Two weeks ago, I strolled through Barnes & Noble. You'd think this would be a fun outing for me--browsing a bookstore--but I'll be honest, I've struggled with bookstores for three years. Let's just say when I was a kid I spent all of my allowance on books and candy. And let's also just say during this phase of my life, I've been reduced to tears, fervently wiping my eyes in the fiction section too many times. Bookstores symbolize what I want but don't yet have.
Anyway, a pretty cover on a center display table caught my eye. I peered closer. Eloisa James! Paris in Love. I vaguely remembered following her Facebook posts the year she moved to Paris. So I opened it, shifting to let a busy mother whiz by, and scanned a few pages. My adrenaline built like a pop can shaken by a mischievous ten-year-old.
Slapping the book back on the table, I marched all the way through the store back to my car. It's not enough she's a best-selling author--whom I adore!!--now she's flitting around Paris for a year too? Like I said, I knew she moved to Paris--I didn't realize she'd used the experience to write a memoir of sorts.
All the way home I chastised myself for the ridiculous envy permeating my cells. And, not surprisingly, the adrenaline died down, leaving me drained and sad.
Three days later I stood in my local library--thankfully, the library is still my happy place!--and saw the exact book that had set me off. Paris in Love by Eloisa James. This time, I fingered the spine, knowing it wasn't a coincidence. God was telling me something.
The book follows a different format--several essays break up the majority of short Facebook-ish posts. Not everyone will go for the style, but I found it engaging. Ms. James shared intimate details about her children, their struggles fitting into their new schools, her addiction to sweets, the museums, restaurants, and daily life. No longer did I envy--instead, I grew wistful, fascinated.
What would it be like to spend a year touring museums, immersed in a new culture, trying new foods, working on writing projects, and examining life?

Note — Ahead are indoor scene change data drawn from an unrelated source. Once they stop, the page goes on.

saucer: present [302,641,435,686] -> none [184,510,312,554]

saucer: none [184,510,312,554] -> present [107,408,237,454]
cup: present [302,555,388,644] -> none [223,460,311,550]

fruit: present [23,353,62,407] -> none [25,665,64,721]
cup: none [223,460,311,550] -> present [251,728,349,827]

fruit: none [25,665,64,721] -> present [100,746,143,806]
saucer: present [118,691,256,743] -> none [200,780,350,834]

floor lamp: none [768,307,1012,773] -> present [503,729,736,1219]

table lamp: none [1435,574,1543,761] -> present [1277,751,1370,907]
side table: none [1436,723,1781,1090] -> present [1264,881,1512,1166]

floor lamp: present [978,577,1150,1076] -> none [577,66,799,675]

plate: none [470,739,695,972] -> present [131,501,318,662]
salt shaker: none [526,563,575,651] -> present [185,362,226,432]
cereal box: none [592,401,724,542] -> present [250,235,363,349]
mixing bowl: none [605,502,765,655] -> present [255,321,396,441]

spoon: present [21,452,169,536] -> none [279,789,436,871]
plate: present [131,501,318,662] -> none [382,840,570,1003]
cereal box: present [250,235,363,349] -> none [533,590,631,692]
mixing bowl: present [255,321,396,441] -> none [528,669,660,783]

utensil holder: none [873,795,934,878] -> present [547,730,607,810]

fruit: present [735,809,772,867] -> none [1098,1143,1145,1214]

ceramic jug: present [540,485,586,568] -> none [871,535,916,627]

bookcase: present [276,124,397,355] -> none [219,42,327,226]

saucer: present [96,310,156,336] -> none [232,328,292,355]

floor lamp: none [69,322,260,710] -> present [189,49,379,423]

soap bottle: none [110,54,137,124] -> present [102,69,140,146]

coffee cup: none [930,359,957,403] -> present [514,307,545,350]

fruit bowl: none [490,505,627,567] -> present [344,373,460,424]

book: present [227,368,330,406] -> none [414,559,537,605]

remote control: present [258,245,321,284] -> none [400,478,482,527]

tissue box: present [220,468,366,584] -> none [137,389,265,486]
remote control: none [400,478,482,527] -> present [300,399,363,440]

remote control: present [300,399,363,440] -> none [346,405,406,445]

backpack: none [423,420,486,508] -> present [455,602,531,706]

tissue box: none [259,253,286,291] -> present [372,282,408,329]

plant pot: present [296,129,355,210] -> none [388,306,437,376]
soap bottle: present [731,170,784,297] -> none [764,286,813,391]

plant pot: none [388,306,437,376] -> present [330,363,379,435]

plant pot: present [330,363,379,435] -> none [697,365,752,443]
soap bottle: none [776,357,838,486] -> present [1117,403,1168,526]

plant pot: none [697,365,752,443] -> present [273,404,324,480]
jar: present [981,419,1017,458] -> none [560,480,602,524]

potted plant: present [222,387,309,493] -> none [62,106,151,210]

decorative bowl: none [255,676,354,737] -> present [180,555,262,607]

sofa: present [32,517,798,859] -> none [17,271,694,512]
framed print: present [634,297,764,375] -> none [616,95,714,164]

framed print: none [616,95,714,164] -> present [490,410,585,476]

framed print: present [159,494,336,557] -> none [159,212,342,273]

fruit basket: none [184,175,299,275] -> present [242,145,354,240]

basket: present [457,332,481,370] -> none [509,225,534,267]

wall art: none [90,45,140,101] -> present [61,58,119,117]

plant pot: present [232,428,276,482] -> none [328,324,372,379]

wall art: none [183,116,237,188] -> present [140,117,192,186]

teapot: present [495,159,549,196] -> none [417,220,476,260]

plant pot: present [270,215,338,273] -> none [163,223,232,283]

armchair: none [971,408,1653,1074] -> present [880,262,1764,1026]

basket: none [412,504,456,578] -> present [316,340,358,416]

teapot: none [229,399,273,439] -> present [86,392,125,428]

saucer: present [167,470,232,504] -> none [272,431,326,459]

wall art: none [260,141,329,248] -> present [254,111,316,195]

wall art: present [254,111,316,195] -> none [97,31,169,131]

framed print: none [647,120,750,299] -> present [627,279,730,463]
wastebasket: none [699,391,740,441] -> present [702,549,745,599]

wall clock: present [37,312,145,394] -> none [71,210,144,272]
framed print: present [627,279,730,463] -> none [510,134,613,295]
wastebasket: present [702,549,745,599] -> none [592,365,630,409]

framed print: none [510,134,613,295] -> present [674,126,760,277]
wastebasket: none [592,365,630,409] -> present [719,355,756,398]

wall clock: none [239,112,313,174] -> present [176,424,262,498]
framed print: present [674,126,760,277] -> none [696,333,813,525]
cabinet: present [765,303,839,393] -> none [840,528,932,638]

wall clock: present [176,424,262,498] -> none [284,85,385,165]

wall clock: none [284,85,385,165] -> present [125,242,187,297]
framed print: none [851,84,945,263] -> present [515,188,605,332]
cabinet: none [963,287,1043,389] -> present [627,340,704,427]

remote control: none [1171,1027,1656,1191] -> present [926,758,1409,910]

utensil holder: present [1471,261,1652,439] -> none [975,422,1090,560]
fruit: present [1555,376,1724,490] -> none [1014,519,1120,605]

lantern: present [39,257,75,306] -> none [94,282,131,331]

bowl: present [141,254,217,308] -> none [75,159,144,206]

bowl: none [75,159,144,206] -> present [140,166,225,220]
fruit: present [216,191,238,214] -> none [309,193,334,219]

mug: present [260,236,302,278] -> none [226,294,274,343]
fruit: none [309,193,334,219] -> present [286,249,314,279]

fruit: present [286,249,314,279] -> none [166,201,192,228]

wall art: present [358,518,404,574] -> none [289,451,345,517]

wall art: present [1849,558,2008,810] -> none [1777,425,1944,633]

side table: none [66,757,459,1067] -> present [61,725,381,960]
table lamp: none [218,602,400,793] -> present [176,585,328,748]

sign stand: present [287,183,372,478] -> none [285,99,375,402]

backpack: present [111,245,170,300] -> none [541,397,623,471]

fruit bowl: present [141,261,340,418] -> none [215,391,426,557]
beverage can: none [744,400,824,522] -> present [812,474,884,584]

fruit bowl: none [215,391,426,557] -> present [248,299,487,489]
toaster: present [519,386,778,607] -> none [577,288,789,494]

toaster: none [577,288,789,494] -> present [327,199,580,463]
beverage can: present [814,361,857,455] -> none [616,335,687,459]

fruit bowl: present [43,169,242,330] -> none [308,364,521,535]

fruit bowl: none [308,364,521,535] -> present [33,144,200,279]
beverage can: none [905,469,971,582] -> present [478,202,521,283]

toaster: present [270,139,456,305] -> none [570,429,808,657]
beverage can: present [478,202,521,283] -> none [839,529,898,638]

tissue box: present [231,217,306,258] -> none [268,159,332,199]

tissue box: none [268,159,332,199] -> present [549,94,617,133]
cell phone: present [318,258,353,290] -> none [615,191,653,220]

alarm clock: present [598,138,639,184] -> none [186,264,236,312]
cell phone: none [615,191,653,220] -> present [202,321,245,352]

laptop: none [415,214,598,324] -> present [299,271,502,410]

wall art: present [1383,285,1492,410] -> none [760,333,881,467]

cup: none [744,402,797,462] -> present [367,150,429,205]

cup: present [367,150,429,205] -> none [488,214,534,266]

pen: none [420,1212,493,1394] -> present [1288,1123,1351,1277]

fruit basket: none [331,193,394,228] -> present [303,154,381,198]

Honestly, I have no desire to live in Paris for a year. I'm too much of a home-body. Traveling excites me, but in small doses. This book, like other articles or memoirs about writers, helped me see a bigger world. It helped me see myself bigger in the world.
Are you fascinated with certain people? Athletes? Actresses? Authors? Please share!
Have a lovely weekend! Since Monday is Memorial Day, I'll be back on Wednesday. See you then!